● JOB
Can you rewrite the lines starting with the line that contains "29 February 2012" and going on through the line that contains "East Honiara | Date: 1997 -> 1994", swapping "Manager" for "Head coach" and changing nothing else? Give only those lines, without the pictures.

[BEGIN]

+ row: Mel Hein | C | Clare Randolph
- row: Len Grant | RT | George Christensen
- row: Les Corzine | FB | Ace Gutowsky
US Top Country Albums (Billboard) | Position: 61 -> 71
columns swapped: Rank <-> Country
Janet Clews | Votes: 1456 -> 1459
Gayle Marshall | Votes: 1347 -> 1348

[END]
[BEGIN]

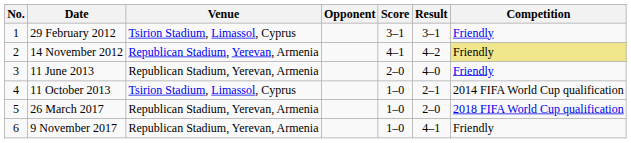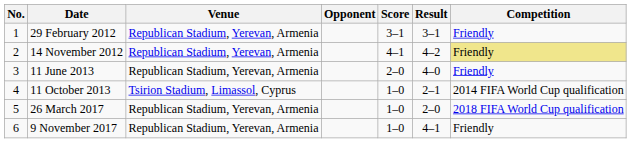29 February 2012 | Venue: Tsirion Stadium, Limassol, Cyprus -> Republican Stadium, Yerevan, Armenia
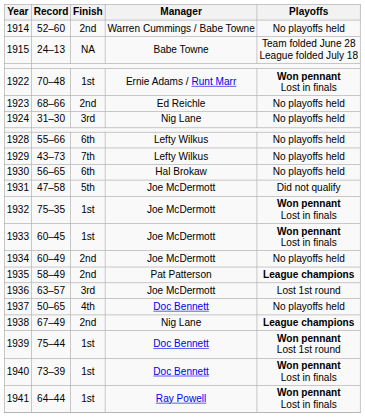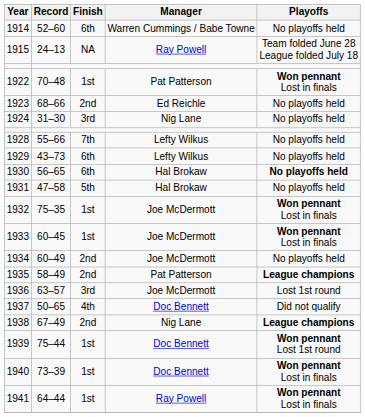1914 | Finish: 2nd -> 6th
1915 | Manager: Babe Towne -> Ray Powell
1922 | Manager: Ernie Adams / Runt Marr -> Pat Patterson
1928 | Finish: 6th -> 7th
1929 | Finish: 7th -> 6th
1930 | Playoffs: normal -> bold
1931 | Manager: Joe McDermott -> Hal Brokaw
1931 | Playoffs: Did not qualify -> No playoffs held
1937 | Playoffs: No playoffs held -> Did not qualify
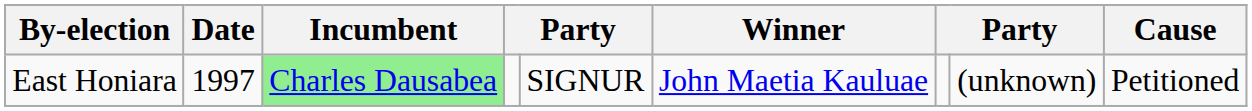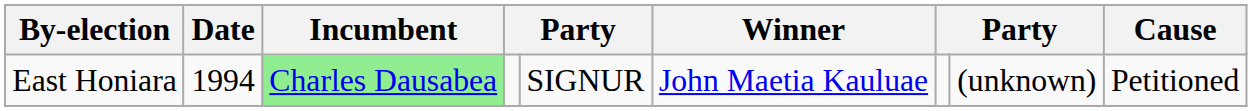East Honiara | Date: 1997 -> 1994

[END]

● WRITTEN RESPONSE
29 February 2012 | Venue: Tsirion Stadium, Limassol, Cyprus -> Republican Stadium, Yerevan, Armenia
1914 | Finish: 2nd -> 6th
1915 | Head coach: Babe Towne -> Ray Powell
1922 | Head coach: Ernie Adams / Runt Marr -> Pat Patterson
1928 | Finish: 6th -> 7th
1929 | Finish: 7th -> 6th
1930 | Playoffs: normal -> bold
1931 | Head coach: Joe McDermott -> Hal Brokaw
1931 | Playoffs: Did not qualify -> No playoffs held
1937 | Playoffs: No playoffs held -> Did not qualify
East Honiara | Date: 1997 -> 1994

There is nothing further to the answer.